After my parents were married, in 1941, they lived
in an efficiency apartment on 25th Street, east of Classen boulevard
in Oklahoma City, in case you are familiar with the area. Aunt Kaliteyo lived
about a block away, with her daughter Lahoma. (See blog entry for Oct. 5, 2011,
The First Chickasaw Princess)
My mother, Jim, had quit her job at the state
capital on the insistence of her brothers because jobs were scarce and it
wasn’t considered right for a woman to work if her husband had a job. It would have been especially embarrassing to her older brother Snip, who was in the state
senate and had got her the job in the first place.
At first Jim was busy writing 300 thank you notes
for her wedding presents. Snip had invited the whole county to the wedding, and
the first thing he told her when she and Don returned from their honeymoon was
to be sure to write those thank you notes. She kept a record of her gifts, and
she saved the cards in a scrap book. I still have them. She saved some of her
gifts, like a serving tray made by Joe Raines. He pieced it together using
several types of wood from trees growing in Pauls Valley. She also saved a
mirror, a gift from the women she worked with, that magnified your image.

- [Input data]

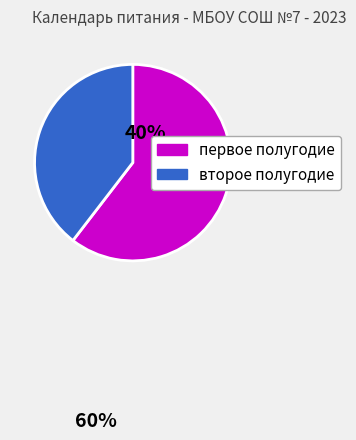

Rank the categories by value from lowest to highest.

второе полугодие, первое полугодие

- [Problem A]
In the memoir, how many thank-you notes did Jim write for her wedding presents?
- [Problem B]
Do these statements agree with the memoir? (i) Aunt Kaliteyo lived near the couple. (ii) Joe Raines made the serving tray from one kind of wood. (iii) The magnifying mirror was a gift from Snip.
- [Problem C]
Carry the memoir forward from its final sentence.
The data above comes from a separate source.

- [Final answer A]
300

- [Final answer B]
(i) Yes: "Aunt Kaliteyo lived about a block away, with her daughter Lahoma."
(ii) No: "He pieced it together using several types of wood from trees growing in Pauls Valley."
(iii) No: "a gift from the women she worked with"

- [Final answer C]
A lot of the gifts though were pieces of cut glass, candle
sticks, clocks – I don’t know what all, but things which cost a lot of money, but weren’t
really good for anything but show, so Aunt Helen gave Jim a clever idea. Aunt
Helen was Snip’s wife. She suggested that she take all these gifts, exchange
them for cash and then go buy some nice china, so that’s what Jim did. My
parents never entertained, so the china was still just used for show, but it
was a good idea. I have the china now, displayed in a china closet. It’s
beautiful, but my wife Sarah and I don’t use it either. Maybe my kids will.
Anyway, Jim tried to keep up with her friends, and
she volunteered at the United Provident Center down town, which provided relief
for the poor, but still she was alone much of the time and stir crazy. She told
me that was when she learned to play solitaire. Don taught her to play to give
her something to do with herself.
After a couple of months Jim found out she was
pregnant, so then she had a new baby to plan for, and Lahoma would come by after
school and tell her about her day. She was ten. I have a picture of Jim and Don
with Lahoma on the Ferris wheel at the fair.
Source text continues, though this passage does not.